A) Mutation severity spectrum of ribosomal proteins functioning in the cytoplasm (orange bars) and in the mitochondria (green bars) measured by their numbers in GTS deciles. B). DeepSAV score distribution for 34 gnomAD SAVs of cytoplasmic ribosomal protein RPL23 (orange) and 89 gnomAD SAVs of mitochondrial ribosomal protein MRPL14. C) 60S ribosomal protein RPL23 from cytoplasm (PDB: 6ek0, chain LV) in orange cartoon has a single detrimental predicted SAV (red sphere). D) Mitochondrial 39S ribosomal protein MRPL14 (PDB 5oom, chain L) in green cartoon has multiple predicted detrimental SAVs.
Fig 7.
Mutation-intolerant genes exhibit pathway preferences and are exploited by viruses.

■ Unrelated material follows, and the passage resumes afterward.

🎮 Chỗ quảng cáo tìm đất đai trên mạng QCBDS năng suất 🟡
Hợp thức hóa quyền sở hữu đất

A) Genes are ranked from low to high by mutation severity measure, GTS. The top ranked genes are mutation-intolerant, and the bottom ranked are mutation-tolerant. Ratios of observed/expected frequencies of disease class associations for sets of mutation-intolerant (top-) and mutation-tolerant (Bottom) genes are shown. Diseases are ordered by the exp/obs frequency ratios in the top1000 set (top 1000 genes with the lowest GTS score). B) Ribbon diagram of KPNB1 (cyan) bound to Ran GTPase (green) with DeepSAV-predicted detrimental variants (red spheres), including R106L (stick) at the interaction interface (from PDB 1ibr). C) Ribbon diagram of GEF (green) bound to RHOA GTPase (cyan, PDB 5zhx), with labeled DeepSAV-predicted detrimental variants (red spheres) adjacent to a farnesylation site (orange stick) and near the active site (stick colored by atom, from superimposed GTPase 1tx4).